Ia Drang Valley: Neil Sheehan, Nov. 15, 1965

Neil Sheehan photo Nov. 15, 1965
     Author, writer, reporter Neil Sheehan wrote a piece today(NYTimes) on the 50th anniversary of a sharp battle between the US Army's 1st Air Cavalry(air mobile)Div. and North Vietnamese Army regulars in a remote valley in the Annamese Mountains of Southeast Asia.  He was a much younger reporter for the NYT but had been covering the early years of US involvement for 3 years.  This story was prompted not only by the date, but also by the fact that 50 of his photographs of the event were recovered from old records.
        This battle was with a battalion-sized unit commanded by a Lt. Col.: Hal Moore,Jr.  A West Point grad with Korean War experience.  He knew his trade, but air mobile was a new concept, untried and unproven.  They learned many lessons over a few days that November, one in particular: it's not easy to resupply a unit that is physically remote from any base camp, and beyond all resupply routes.   The commanders went back to the drawing board after the Ia Drang battle.  The press distorted the story, calling it a clear victory.  But as Hal Moore pointed out in his book on the battle, it was a long way from victory.
     His story was the successful memoir, "We Were Soldiers Once, and Young".  It was well regarded, and made into a film of the same name.

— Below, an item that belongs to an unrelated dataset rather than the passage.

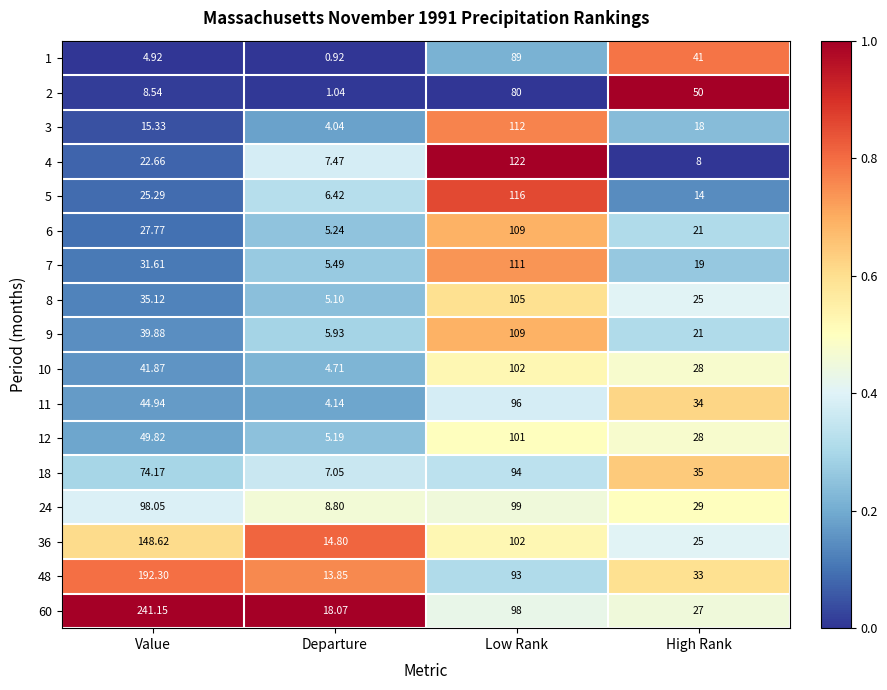

At which label does 8 reach its peak?

Low Rank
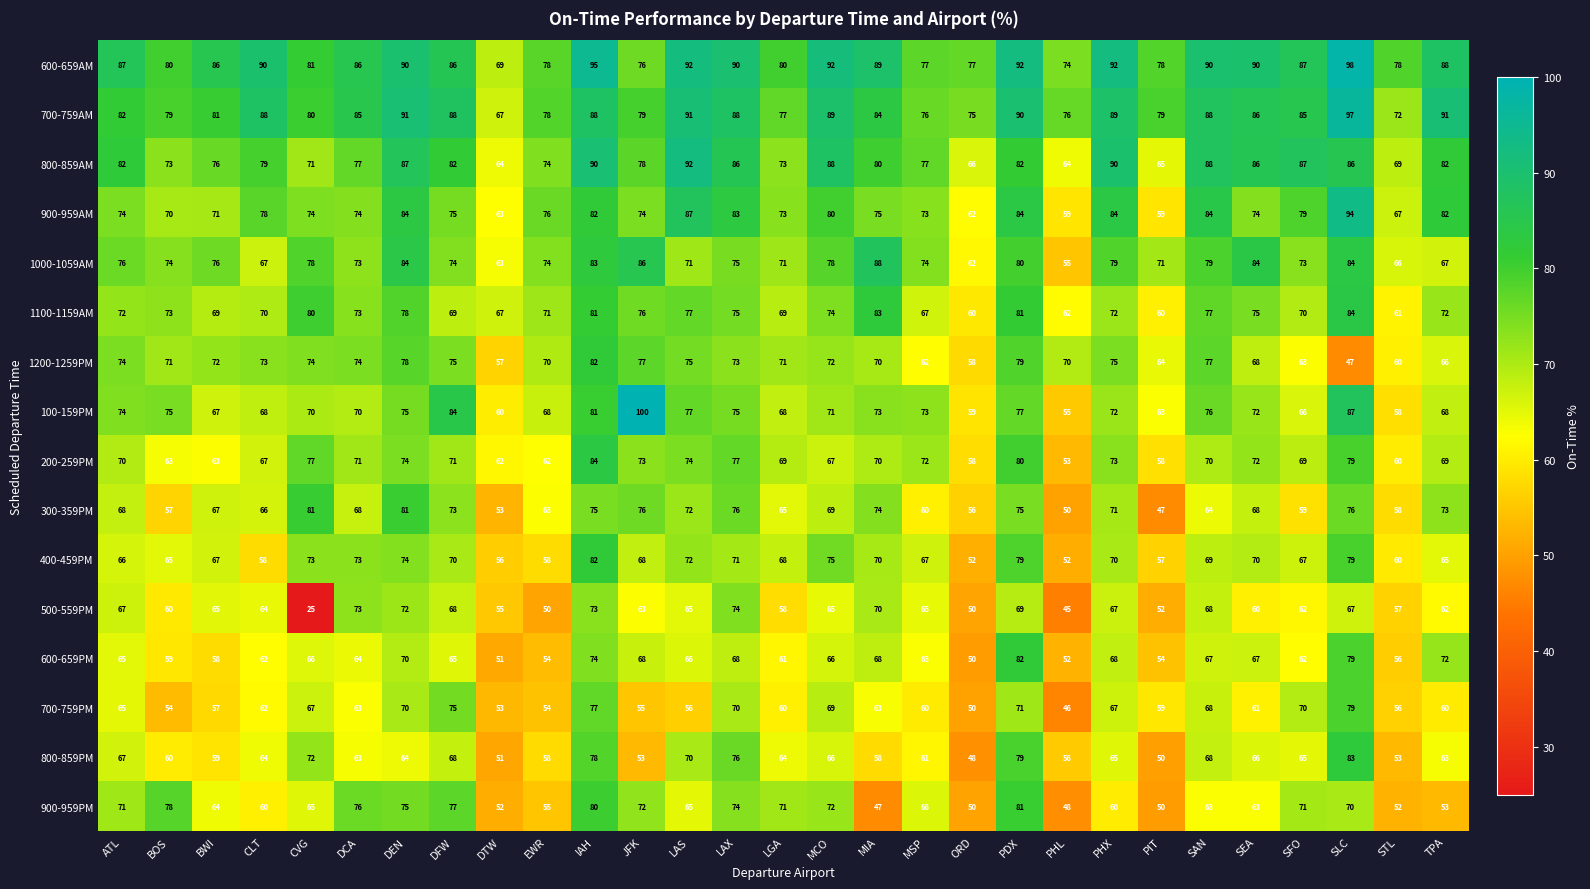

At how many categories does at least one series exceed 56?

29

     Just as historians are turning to the centennial anniversary of the Great War-World War 1, some historians are doing the same for Vietnam, as its 50th anniversary dates begin to click off the calendar.  The final sentence of the piece is telling: They, and so many others who fought in Vietnam, were as great as any generation that preceded them.  Their misfortune was to draw a bad war, an unnecessary war, a mistake by American politicians and statesmen, for which they paid."